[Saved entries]
....
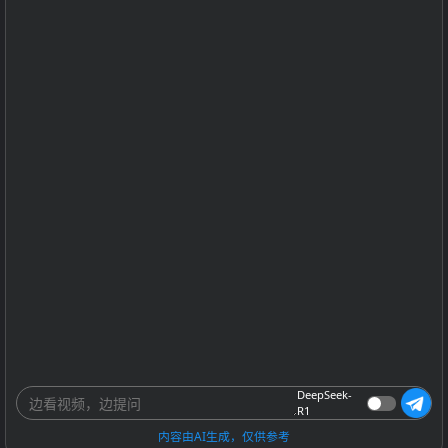
DeepSeek-
R1
内容由AI生成，仅供参考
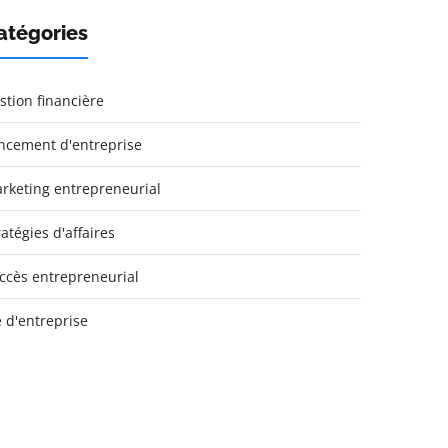
atégories
stion financière
ncement d'entreprise
rketing entrepreneurial
ratégies d'affaires
ccès entrepreneurial
e d'entreprise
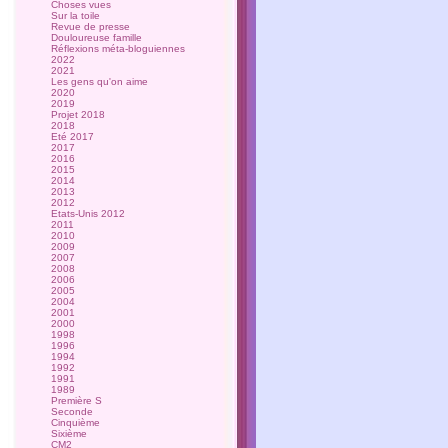
Choses vues
Sur la toile
Revue de presse
Douloureuse famille
Réflexions méta-bloguiennes
2022
2021
Les gens qu'on aime
2020
2019
Projet 2018
2018
Eté 2017
2017
2016
2015
2014
2013
2012
Etats-Unis 2012
2011
2010
2009
2007
2008
2006
2005
2004
2001
2000
1998
1996
1994
1992
1991
1989
Première S
Seconde
Cinquième
Sixième
CM2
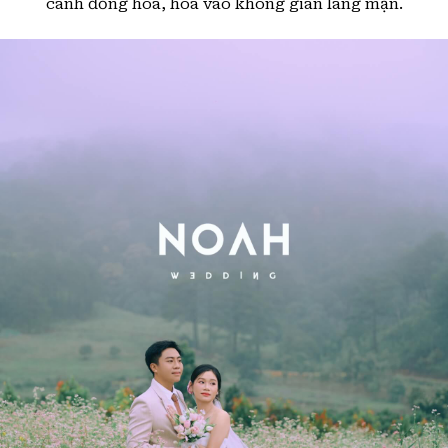
cánh đồng hoa, hoà vào không gian lãng mạn.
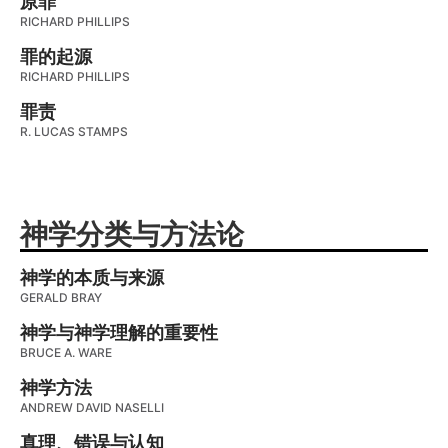
原罪
RICHARD PHILLIPS
罪的起源
RICHARD PHILLIPS
罪责
R. LUCAS STAMPS
神学分类与方法论
神学的本质与来源
GERALD BRAY
神学与神学理解的重要性
BRUCE A. WARE
神学方法
ANDREW DAVID NASELLI
真理、错误与认知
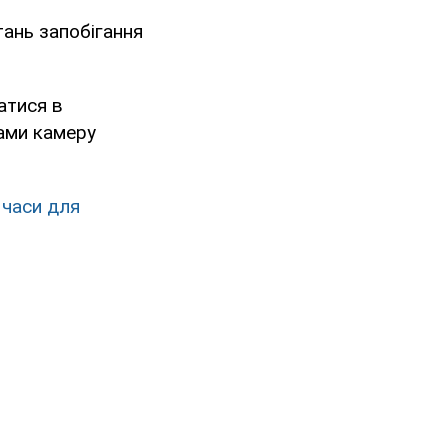
тань запобігання
атися в
ками камеру
 часи для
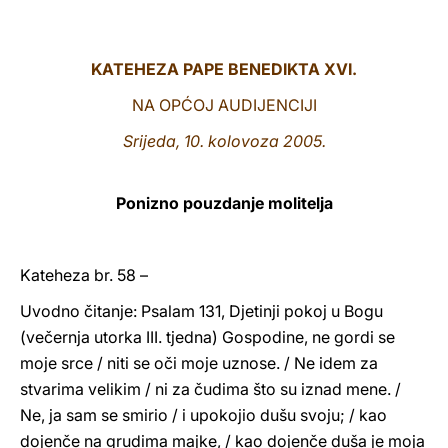
LATINE
KATEHEZA PAPE BENEDIKTA XVI.
NA OPĆOJ AUDIJENCIJI
Srijeda, 10. kolovoza 2005.
Ponizno pouzdanje molitelja
Kateheza br. 58 –
Uvodno čitanje: Psalam 131, Djetinji pokoj u Bogu
(večernja utorka III. tjedna) Gospodine, ne gordi se
moje srce / niti se oči moje uznose. / Ne idem za
stvarima velikim / ni za čudima što su iznad mene. /
Ne, ja sam se smirio / i upokojio dušu svoju; / kao
dojenče na grudima majke, / kao dojenče duša je moja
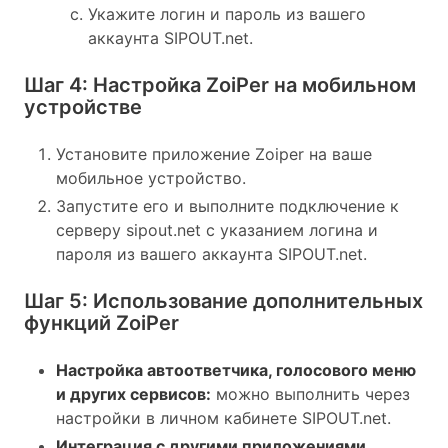
Укажите логин и пароль из вашего
аккаунта SIPOUT.net.
Шаг 4: Настройка ZoiPer на мобильном
устройстве
Установите приложение Zoiper на ваше
мобильное устройство.
Запустите его и выполните подключение к
серверу sipout.net с указанием логина и
пароля из вашего аккаунта SIPOUT.net.
Шаг 5: Использование дополнительных
функций ZoiPer
Настройка автоответчика, голосового меню
и других сервисов:
можно выполнить через
настройки в личном кабинете SIPOUT.net.
Интеграция с другими приложениями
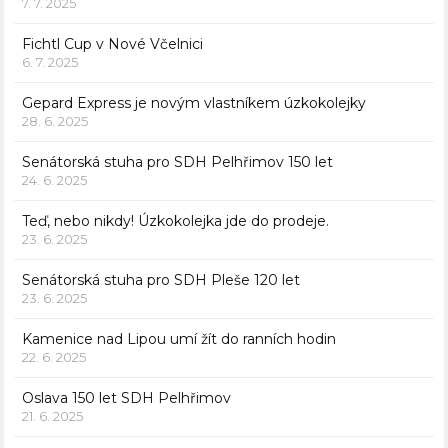
7. 7. 2025
Fichtl Cup v Nové Včelnici
6. 7. 2025
Gepard Express je novým vlastníkem úzkokolejky
28. 6. 2025
Senátorská stuha pro SDH Pelhřimov 150 let
24. 6. 2025
Teď, nebo nikdy! Úzkokolejka jde do prodeje.
23. 6. 2025
Senátorská stuha pro SDH Pleše 120 let
23. 6. 2025
Kamenice nad Lipou umí žít do ranních hodin
22. 6. 2025
Oslava 150 let SDH Pelhřimov
21. 6. 2025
....
Request
Transcribe each entry above exactly, apart from the pictures.

Worked solution
DeepSeek-
R1
内容由AI生成，仅供参考
atégories
stion financière
ncement d'entreprise
rketing entrepreneurial
ratégies d'affaires
ccès entrepreneurial
e d'entreprise
Choses vues
Sur la toile
Revue de presse
Douloureuse famille
Réflexions méta-bloguiennes
2022
2021
Les gens qu'on aime
2020
2019
Projet 2018
2018
Eté 2017
2017
2016
2015
2014
2013
2012
Etats-Unis 2012
2011
2010
2009
2007
2008
2006
2005
2004
2001
2000
1998
1996
1994
1992
1991
1989
Première S
Seconde
Cinquième
Sixième
CM2
cánh đồng hoa, hoà vào không gian lãng mạn.
原罪
RICHARD PHILLIPS
罪的起源
RICHARD PHILLIPS
罪责
R. LUCAS STAMPS
神学分类与方法论
神学的本质与来源
GERALD BRAY
神学与神学理解的重要性
BRUCE A. WARE
神学方法
ANDREW DAVID NASELLI
真理、错误与认知
тань запобігання
атися в
ками камеру
 часи для
LATINE
KATEHEZA PAPE BENEDIKTA XVI.
NA OPĆOJ AUDIJENCIJI
Srijeda, 10. kolovoza 2005.
Ponizno pouzdanje molitelja
Kateheza br. 58 –
Uvodno čitanje: Psalam 131, Djetinji pokoj u Bogu
(večernja utorka III. tjedna) Gospodine, ne gordi se
moje srce / niti se oči moje uznose. / Ne idem za
stvarima velikim / ni za čudima što su iznad mene. /
Ne, ja sam se smirio / i upokojio dušu svoju; / kao
dojenče na grudima majke, / kao dojenče duša je moja
Укажите логин и пароль из вашего
аккаунта SIPOUT.net.
Шаг 4: Настройка ZoiPer на мобильном
устройстве
Установите приложение Zoiper на ваше
мобильное устройство.
Запустите его и выполните подключение к
серверу sipout.net с указанием логина и
пароля из вашего аккаунта SIPOUT.net.
Шаг 5: Использование дополнительных
функций ZoiPer
Настройка автоответчика, голосового меню
и других сервисов:
можно выполнить через
настройки в личном кабинете SIPOUT.net.
Интеграция с другими приложениями
7. 7. 2025
Fichtl Cup v Nové Včelnici
6. 7. 2025
Gepard Express je novým vlastníkem úzkokolejky
28. 6. 2025
Senátorská stuha pro SDH Pelhřimov 150 let
24. 6. 2025
Teď, nebo nikdy! Úzkokolejka jde do prodeje.
23. 6. 2025
Senátorská stuha pro SDH Pleše 120 let
23. 6. 2025
Kamenice nad Lipou umí žít do ranních hodin
22. 6. 2025
Oslava 150 let SDH Pelhřimov
21. 6. 2025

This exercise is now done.